Been researching this and RFX18 Jul 2020 20:51
I'm definitely going to invest in one of them soon because I'm convinced the pawnbrokers will do incredibly well in the years ahead, and will serve as an excellent hedge against a second wave or a downturn in the stock market in general.
Looking at trailing multiples I wasn't blown away by a EV/EBIT of circa 11 however, based on my back-of-the-fag-packet calculations, it looks as though there should be ~20% organic growth in a "normal year" which would mean the forward EV/EBIT ratio is about 9-9.5, the forward PE ratio is less than 7, and the dividend will be reinstated as well.
The growth may accelerate further still, given that demand for pawnbroking will increase during the downturn and gold prices are comfortably higher than prior years.
The company is also rather acquisitive from what I can see, buying the former Money Shop business and the former A&B business. The former (65 stores focused on foreign currency exchange) will probably not do so well in the short term but perhaps they could be temporary repurposed to take advantage of the expected increase in demand for pawnbrokers. The latter was a truly excellent acquisition which I believe is the primary reason why HAT exceeded all expectations of its Revenue, Profit, EPS expectations in 2019 and had a stellar H2.
It is worth noting the A&B acquisitive growth all came in Q4 and therefore we are yet to see the full effect of this.
Looking at the negatives:
- The rent for their 253 stores during the approx 2 month lockdown period would still have needed to be paid I presume.

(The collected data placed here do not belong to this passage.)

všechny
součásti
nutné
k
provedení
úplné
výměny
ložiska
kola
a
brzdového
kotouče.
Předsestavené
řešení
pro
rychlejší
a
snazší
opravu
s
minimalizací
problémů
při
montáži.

- The Foreign Currency business will do comparatively poorly but, at least prior to the Money Shop acquisition, this accounted for a v small % of revenues anyway
- HAT have had to halt all high-cost-short-term unsecured loan lending. However this only accounted for 4% of revenues anyway.

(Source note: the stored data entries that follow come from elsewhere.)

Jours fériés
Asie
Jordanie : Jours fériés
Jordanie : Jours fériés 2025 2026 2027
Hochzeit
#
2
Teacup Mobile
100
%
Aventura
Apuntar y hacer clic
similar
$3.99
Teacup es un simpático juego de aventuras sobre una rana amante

- The FCA Probe hangs over this share like a cloud. I do not believe the FCA will take any material action against HAT but the fact this share has traded beneath its Oct 2019 highs of ~400p suggest it is still having some sort of impact. However, on the other hand, this is perhaps why there is such an opportunity here.
Recent positives:
- HAT have taken advantage of govt schemes (notably the furlough scheme) and cut exec pay by 50%.
- HAT have taken advantage of incredibly high gold prices
- Consequently "net debt has reduced" during this lockdown period, which is remarkable.
Taking everything into account, I believe this is a high-growth share (with both high organic and acquisitive growth) trading at fair-to-low value (perhaps because of the ongoing FCA probe), so is worth investing into.